→ **TASK STATEMENT**
Among the lines below, copy exactly those from the one with "12% | $24,492 |" through the one with "9% | $78,929 |", counting both ends.

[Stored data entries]
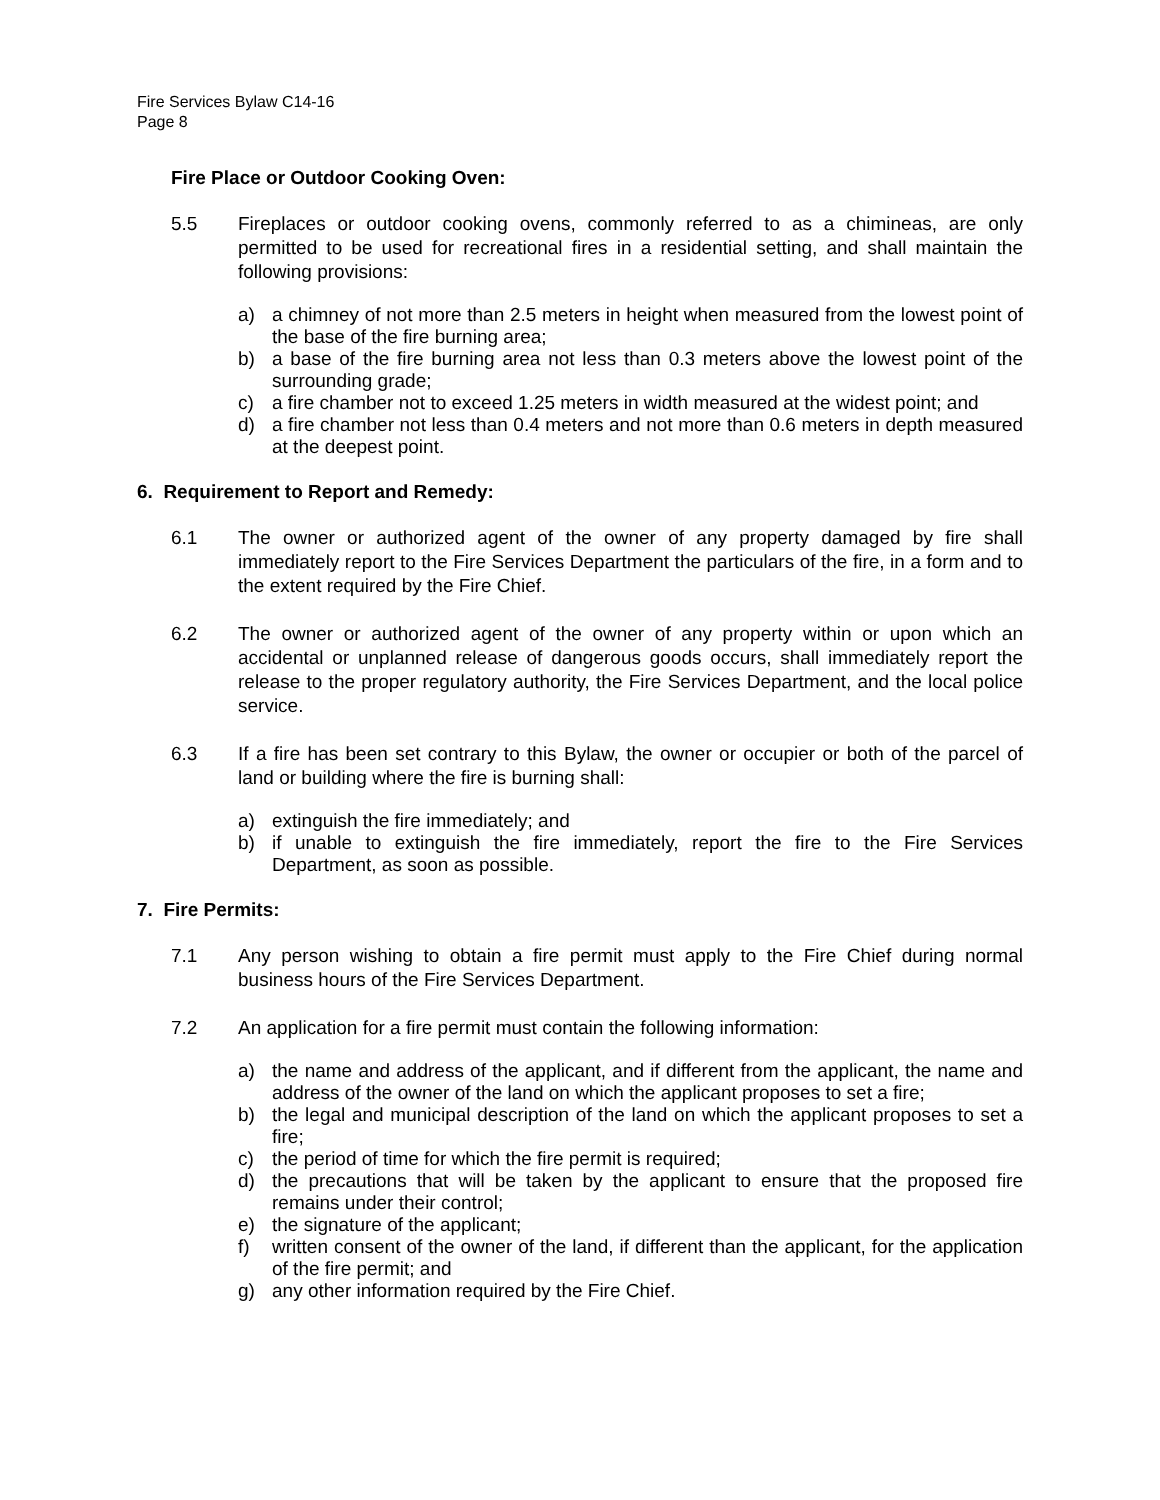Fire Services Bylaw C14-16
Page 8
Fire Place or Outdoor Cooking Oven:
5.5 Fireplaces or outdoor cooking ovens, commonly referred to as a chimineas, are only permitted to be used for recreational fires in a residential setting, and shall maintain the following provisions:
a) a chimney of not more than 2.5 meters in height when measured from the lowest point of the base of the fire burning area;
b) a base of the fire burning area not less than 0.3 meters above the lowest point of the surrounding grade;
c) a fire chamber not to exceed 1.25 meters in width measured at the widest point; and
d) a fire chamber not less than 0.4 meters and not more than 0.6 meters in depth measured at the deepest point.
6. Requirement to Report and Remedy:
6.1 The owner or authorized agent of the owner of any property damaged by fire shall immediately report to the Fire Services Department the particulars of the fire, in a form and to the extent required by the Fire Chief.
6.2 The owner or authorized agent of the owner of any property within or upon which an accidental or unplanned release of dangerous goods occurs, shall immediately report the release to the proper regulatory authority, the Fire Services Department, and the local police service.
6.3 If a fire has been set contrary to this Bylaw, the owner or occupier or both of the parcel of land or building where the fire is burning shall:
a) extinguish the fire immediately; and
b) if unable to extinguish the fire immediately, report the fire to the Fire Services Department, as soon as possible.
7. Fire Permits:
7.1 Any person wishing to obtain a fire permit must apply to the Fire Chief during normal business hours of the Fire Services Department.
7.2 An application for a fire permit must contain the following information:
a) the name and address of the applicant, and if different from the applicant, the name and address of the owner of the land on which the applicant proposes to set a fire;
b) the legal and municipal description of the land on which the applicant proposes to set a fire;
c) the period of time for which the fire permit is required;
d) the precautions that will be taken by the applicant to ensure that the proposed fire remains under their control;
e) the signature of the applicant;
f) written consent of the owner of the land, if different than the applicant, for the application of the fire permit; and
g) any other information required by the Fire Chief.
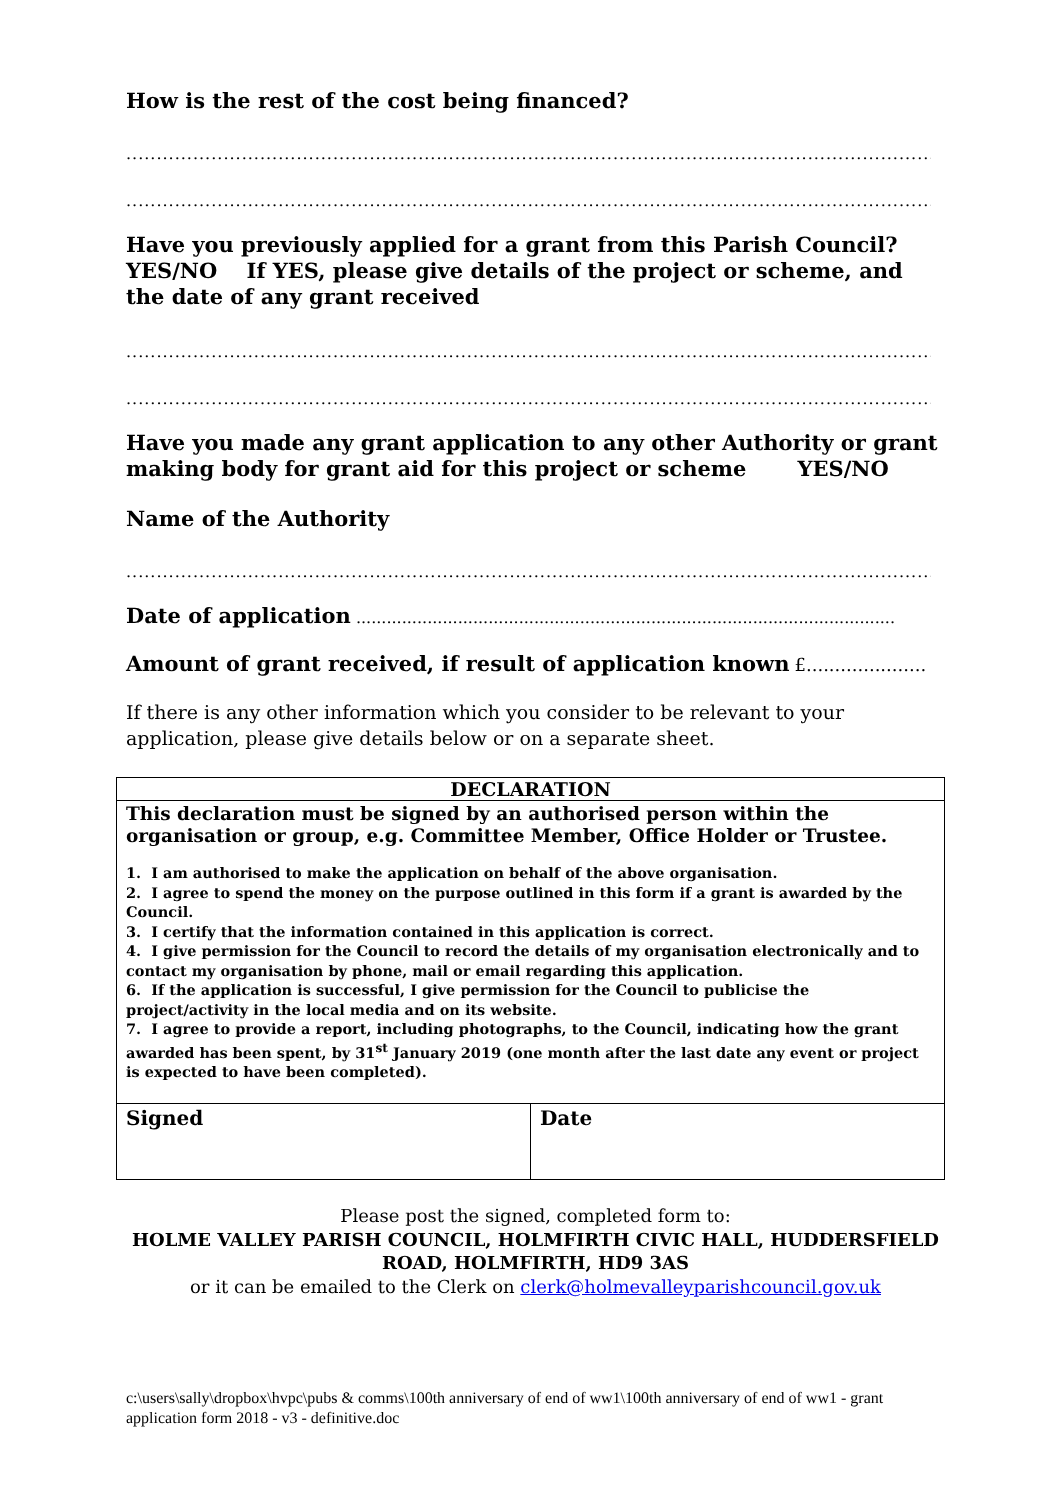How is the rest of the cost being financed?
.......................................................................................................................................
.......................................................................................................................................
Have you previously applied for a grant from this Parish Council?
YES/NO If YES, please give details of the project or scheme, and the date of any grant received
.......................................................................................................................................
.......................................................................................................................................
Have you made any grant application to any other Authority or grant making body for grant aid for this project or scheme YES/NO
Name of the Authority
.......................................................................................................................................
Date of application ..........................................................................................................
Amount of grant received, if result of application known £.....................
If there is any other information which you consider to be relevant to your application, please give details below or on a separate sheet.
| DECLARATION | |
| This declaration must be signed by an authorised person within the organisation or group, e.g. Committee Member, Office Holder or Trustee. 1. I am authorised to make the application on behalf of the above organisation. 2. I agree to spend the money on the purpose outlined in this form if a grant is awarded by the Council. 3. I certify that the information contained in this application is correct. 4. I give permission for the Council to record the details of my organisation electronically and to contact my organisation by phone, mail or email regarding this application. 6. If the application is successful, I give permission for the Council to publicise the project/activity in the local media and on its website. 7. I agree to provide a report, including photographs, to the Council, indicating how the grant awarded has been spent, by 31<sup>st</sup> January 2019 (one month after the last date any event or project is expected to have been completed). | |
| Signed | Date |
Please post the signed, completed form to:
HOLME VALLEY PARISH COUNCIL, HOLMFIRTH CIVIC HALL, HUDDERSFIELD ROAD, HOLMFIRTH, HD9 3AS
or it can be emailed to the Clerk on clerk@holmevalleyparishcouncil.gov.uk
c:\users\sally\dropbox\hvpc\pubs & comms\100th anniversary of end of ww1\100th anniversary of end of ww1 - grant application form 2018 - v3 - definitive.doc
--
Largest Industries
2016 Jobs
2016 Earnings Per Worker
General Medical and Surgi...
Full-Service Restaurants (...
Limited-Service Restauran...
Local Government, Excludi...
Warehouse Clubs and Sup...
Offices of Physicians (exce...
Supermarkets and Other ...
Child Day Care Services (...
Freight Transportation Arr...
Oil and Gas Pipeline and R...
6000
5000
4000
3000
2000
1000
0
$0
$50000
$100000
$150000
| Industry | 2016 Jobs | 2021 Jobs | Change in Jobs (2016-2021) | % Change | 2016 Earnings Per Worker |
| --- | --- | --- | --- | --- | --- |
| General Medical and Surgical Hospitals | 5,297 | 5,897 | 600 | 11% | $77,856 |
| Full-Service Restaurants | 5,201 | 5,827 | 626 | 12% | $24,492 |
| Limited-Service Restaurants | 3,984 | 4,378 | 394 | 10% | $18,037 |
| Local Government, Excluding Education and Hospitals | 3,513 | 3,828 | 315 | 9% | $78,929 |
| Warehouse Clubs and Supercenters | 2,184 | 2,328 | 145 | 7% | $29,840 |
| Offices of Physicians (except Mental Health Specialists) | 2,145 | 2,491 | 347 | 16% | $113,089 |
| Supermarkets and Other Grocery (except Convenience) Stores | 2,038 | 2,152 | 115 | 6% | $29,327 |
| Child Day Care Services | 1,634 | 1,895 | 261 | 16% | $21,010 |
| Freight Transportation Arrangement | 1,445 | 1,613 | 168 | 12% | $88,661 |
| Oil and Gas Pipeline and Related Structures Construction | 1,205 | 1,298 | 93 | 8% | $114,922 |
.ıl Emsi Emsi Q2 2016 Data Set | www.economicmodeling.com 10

→ **RESPONSE TO THIS EXERCISE**
| Full-Service Restaurants | 5,201 | 5,827 | 626 | 12% | $24,492 |
| Limited-Service Restaurants | 3,984 | 4,378 | 394 | 10% | $18,037 |
| Local Government, Excluding Education and Hospitals | 3,513 | 3,828 | 315 | 9% | $78,929 |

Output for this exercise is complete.